### INSTRUCTIONS FOR THE TASK
Select the lines below containing the word "ankle".

EXTRACTED ENTRIES below:

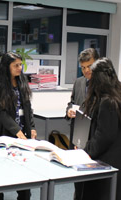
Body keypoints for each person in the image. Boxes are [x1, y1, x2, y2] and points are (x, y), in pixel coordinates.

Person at [0, 52, 37, 200]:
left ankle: (24, 196)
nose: (19, 68)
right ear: (6, 66)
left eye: (20, 64)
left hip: (22, 131)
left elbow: (28, 107)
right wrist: (16, 131)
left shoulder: (22, 80)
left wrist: (31, 127)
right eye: (16, 65)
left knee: (24, 170)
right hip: (2, 131)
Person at [78, 57, 121, 200]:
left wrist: (86, 151)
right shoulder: (117, 94)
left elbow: (104, 136)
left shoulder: (107, 101)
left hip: (107, 161)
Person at [65, 48, 99, 200]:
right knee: (78, 179)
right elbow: (72, 102)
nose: (86, 71)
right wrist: (69, 111)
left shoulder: (104, 85)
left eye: (89, 67)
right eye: (83, 67)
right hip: (77, 136)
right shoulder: (79, 82)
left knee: (93, 182)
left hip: (94, 137)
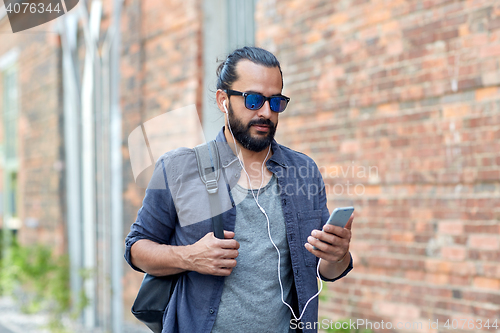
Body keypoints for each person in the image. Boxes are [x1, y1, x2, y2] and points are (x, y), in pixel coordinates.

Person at [125, 46, 354, 333]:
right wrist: (190, 257)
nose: (266, 113)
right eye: (254, 100)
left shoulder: (303, 172)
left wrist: (338, 255)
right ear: (224, 100)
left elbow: (326, 270)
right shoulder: (178, 167)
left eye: (276, 102)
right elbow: (136, 248)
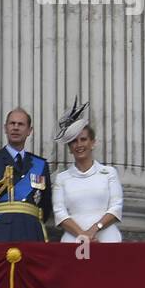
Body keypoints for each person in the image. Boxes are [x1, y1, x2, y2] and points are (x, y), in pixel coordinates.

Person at [0, 107, 52, 242]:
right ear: (5, 128)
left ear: (29, 131)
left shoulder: (40, 164)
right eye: (12, 123)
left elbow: (46, 205)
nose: (16, 127)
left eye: (21, 124)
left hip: (32, 232)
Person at [52, 101, 123, 243]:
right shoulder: (62, 178)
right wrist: (82, 235)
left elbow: (116, 207)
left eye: (83, 139)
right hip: (73, 240)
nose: (79, 145)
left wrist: (94, 230)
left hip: (107, 239)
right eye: (74, 141)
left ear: (92, 143)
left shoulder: (109, 173)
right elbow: (59, 212)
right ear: (69, 148)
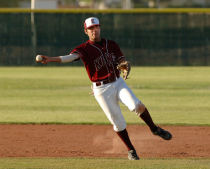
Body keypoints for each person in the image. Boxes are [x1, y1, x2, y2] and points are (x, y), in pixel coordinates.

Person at [36, 17, 172, 160]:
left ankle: (155, 129)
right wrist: (51, 58)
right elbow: (71, 57)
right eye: (91, 28)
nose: (94, 30)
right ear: (86, 31)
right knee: (118, 122)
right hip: (101, 90)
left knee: (137, 105)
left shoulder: (111, 44)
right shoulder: (84, 49)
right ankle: (131, 150)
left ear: (100, 28)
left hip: (118, 82)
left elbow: (121, 59)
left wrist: (123, 63)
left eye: (96, 27)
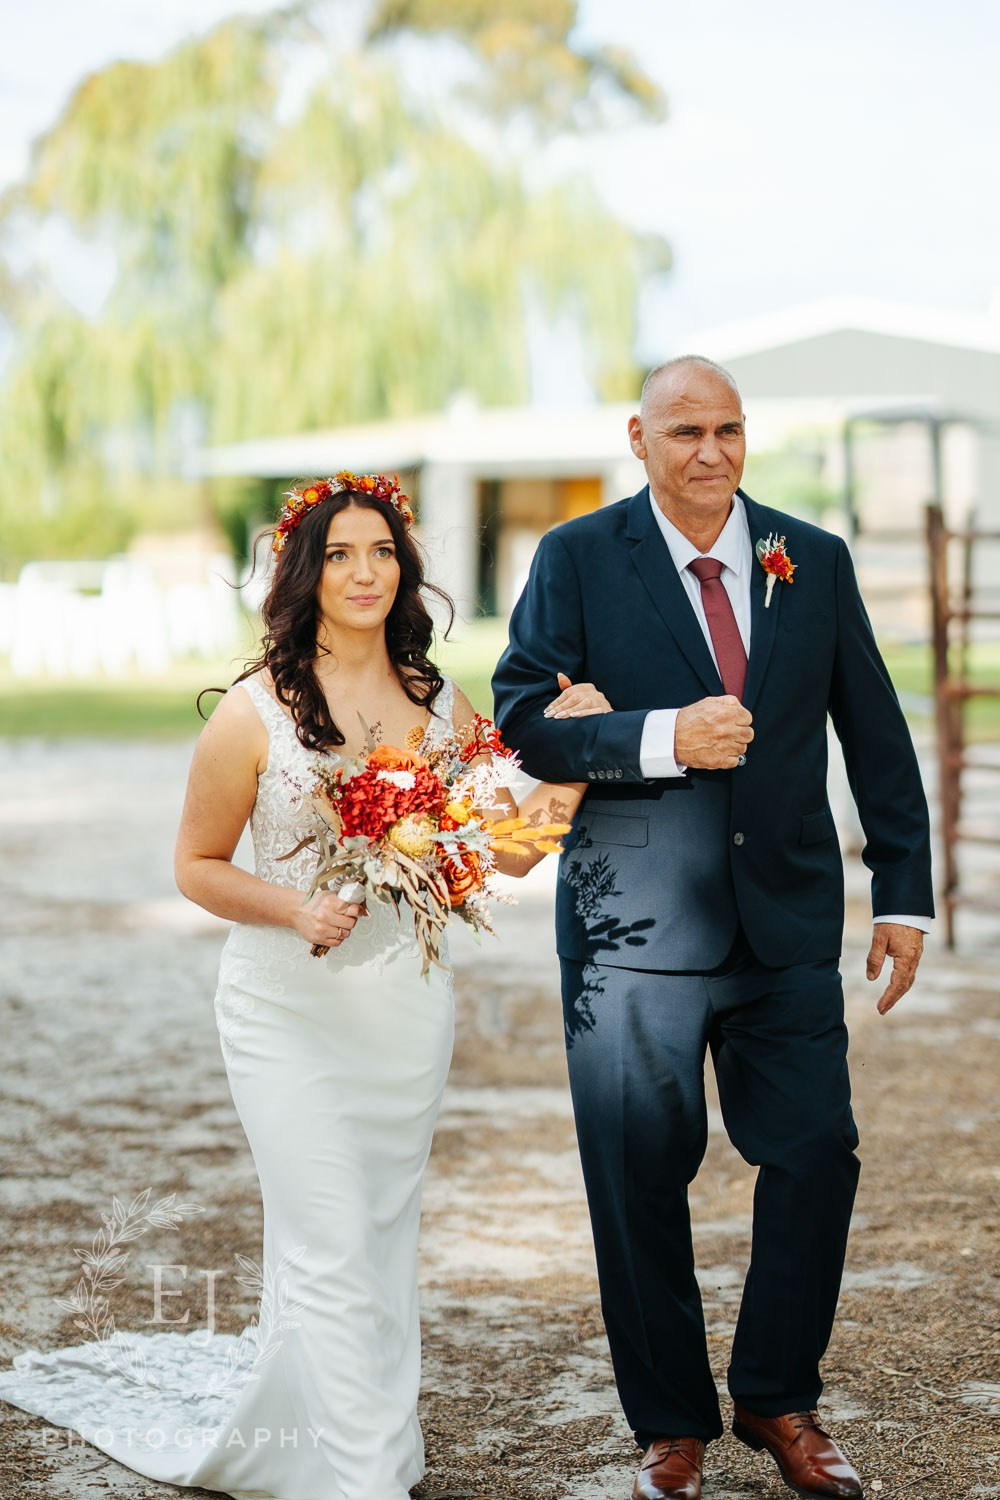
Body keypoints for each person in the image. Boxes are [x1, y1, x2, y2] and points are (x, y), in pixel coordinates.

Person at [0, 473, 608, 1500]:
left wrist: (575, 762)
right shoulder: (254, 714)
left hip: (404, 1014)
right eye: (338, 555)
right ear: (304, 571)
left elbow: (503, 856)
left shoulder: (434, 703)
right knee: (328, 1233)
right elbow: (194, 865)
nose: (363, 572)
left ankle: (319, 1445)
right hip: (285, 1011)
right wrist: (292, 909)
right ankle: (364, 1478)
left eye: (380, 552)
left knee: (373, 1236)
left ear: (403, 569)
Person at [492, 357, 933, 1500]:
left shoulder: (811, 560)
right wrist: (655, 739)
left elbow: (874, 736)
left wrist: (899, 892)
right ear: (637, 438)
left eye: (730, 429)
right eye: (686, 430)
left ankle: (779, 1398)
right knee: (637, 1178)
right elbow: (522, 721)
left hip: (785, 924)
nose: (712, 451)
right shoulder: (578, 558)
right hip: (628, 936)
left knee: (815, 1158)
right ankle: (670, 1426)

End of EXTRACTED ENTRIES.

### YOUR SOLUTION
left ankle: (24, 196)
left ankle: (155, 129)
right ankle: (131, 150)
left ankle: (319, 1445)
right ankle: (364, 1478)
left ankle: (779, 1398)
right ankle: (670, 1426)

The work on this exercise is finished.